CONJUNTO DE TAREFAS »
1/ Diga, por favor, se cada afirmação abaixo está de acordo com o excerto sobre a gestão do espectro. Responda sim ou não e cite as palavras exactas do excerto que o decidem. (a) Em Portugal, a gestão do espectro está separada da regulação das infra-estruturas e das redes. (b) Os agentes de radiodifusão têm de conviver com a competência da ERC no que respeita aos conteúdos. (c) O Quadro Nacional de Atribuição de Frequências 2007 admite que os operadores móveis venham a usar as faixas de 900 para o UMTS.
2/ Prolongue o excerto sobre a gestão do espectro, começando logo a seguir à última frase apresentada.

Em síntese: a regulação das infra-estruturas e das redes de comunicações electrónicas, bem como a gestão do espectro, competem à ANACOM; mas os agentes de radiodifusão que utilizam aqueles meios têm de conviver ainda com a competência específica da ERC, no que respeita aos conteúdos. Ao contrário do que acontece em alguns países da União Europeia, em Portugal a gestão do espectro é, pois, integrada com a regulação das infra-estruturas e das redes. Esta integração permite uma acção eficaz na garantia da compatibilidade entre os diferentes serviços em faixas de frequências adjacentes e melhor avaliar as necessidades dos novos serviços, tudo beneficiando do indispensável contexto de coordenação internacional no quadro da UIT.

Acresce, nos tempos que correm, de convergência progressiva e concorrência entre as plataformas fixas, móveis e os nóveis, e os desenvolvimentos actuais existentes na Europa relativamente ao estabelecimento do novo quadro regulamentar, que esta gestão vai ao encontro destas tendências. A evolução aponta para gradual neutralidade tecnológica e de serviços que abrangerá não só os serviços rádio como os serviços de comunicações electrónicas.

Nesta perspectiva, até as faixas que originalmente eram exclusivas da radiodifusão tenderão a ser partilhadas com outros serviços sempre que tal situação se torne viável do ponto de vista técnico e de disponibilidade espectral. Esta situação obriga ao conhecimento detalhado das necessidades espectrais dos vários serviços, com um estabelecimento claro do valor económico e social em jogo.

A realidade do mercado português evidencia este grande pulsar convergente: temos já neutralidade tecnológica (com a net e a banda larga a serem oferecidas por ADSL, cabo, satélite, rede móvel e outras), e neutralidade de serviços (com as frequências atribuídas em exclusivo para o serviço móvel a ser utilizadas para a prestação de serviços fixos ou semi-fixos) e convergência entre o fixo e o móvel e entre a rede de cobre e a rede de cabo (com ofertas de ''triple play'' - televisão, telefone e Internet - no cobre e televisão e net no móvel. E admitimos, no Quadro Nacional de Atribuição de Frequências 2007, o ''refarming'' do espectro, i.e. a possibilidade de os operadores móveis poderem vir a utilizar as faixas de 900, actualmente utilizadas para o GSM, para o UMTS.

Dados registados »

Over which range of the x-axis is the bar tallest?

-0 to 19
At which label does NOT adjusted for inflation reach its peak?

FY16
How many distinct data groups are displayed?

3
==
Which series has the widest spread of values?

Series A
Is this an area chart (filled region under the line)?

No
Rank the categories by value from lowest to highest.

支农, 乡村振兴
...
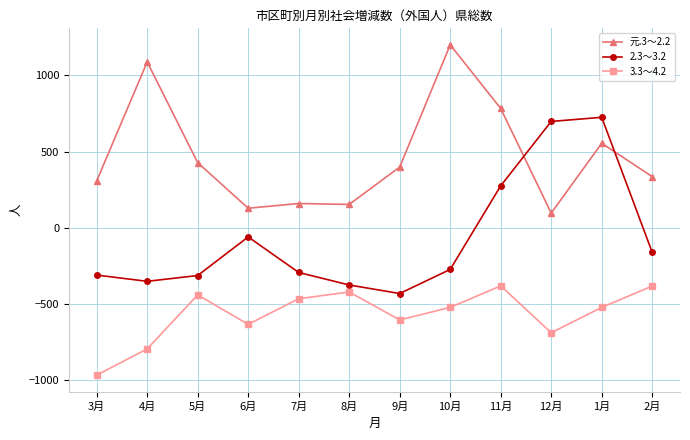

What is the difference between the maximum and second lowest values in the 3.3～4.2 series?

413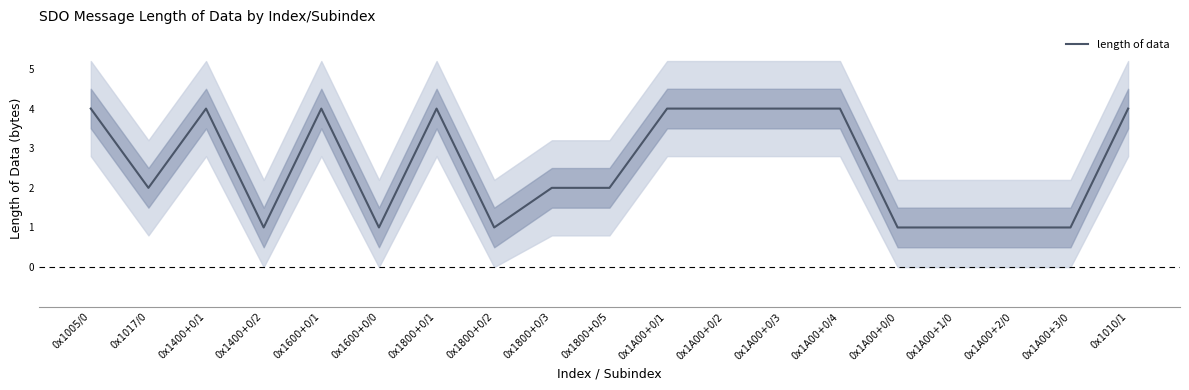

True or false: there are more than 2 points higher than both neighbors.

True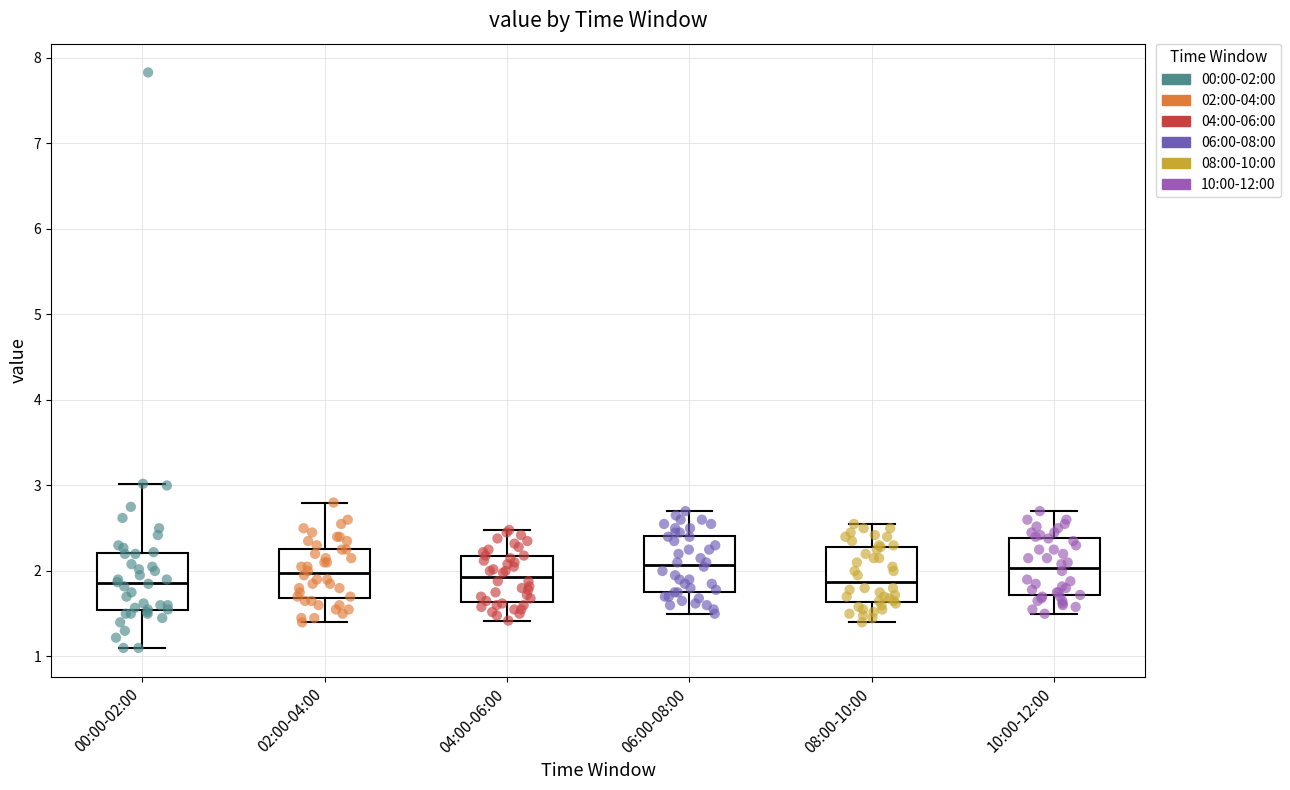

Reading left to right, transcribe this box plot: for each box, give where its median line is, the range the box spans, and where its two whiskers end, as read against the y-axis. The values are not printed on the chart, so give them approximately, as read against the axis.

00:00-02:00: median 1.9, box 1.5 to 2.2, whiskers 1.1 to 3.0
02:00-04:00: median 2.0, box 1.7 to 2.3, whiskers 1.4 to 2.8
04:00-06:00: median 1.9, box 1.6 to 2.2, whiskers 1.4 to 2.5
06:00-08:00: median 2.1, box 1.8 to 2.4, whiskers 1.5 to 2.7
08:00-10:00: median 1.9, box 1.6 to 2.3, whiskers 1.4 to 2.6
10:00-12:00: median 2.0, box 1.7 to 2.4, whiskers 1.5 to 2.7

RESPOSTAS »
1/
(a) Não: "em Portugal a gestão do espectro é, pois, integrada com a regulação das infra-estruturas e das redes".
(b) Sim: "os agentes de radiodifusão que utilizam aqueles meios têm de conviver ainda com a competência específica da ERC, no que respeita aos conteúdos".
(c) Sim: "a possibilidade de os operadores móveis poderem vir a utilizar as faixas de 900, actualmente utilizadas para o GSM, para o UMTS".

2/
4. A gestão do espectro, a nova lei da Televisão e o concurso para a Televisão Digital

O ''switch off'' da televisão analógica está previsto na Europa para 2012. É já amanhã. E agudizam-se as reflexões sobre o uso a dar ao dividendo digital decorrente da utilização mais eficiente do espectro permitida pela tecnologia digital, designadamente sobre a generalização da televisão nos telemóveis e novos serviços multimédia. É neste horizonte que Portugal está agora a lançar o concurso para Televisão Digital, a exemplo do que tem sucedido em toda a Europa.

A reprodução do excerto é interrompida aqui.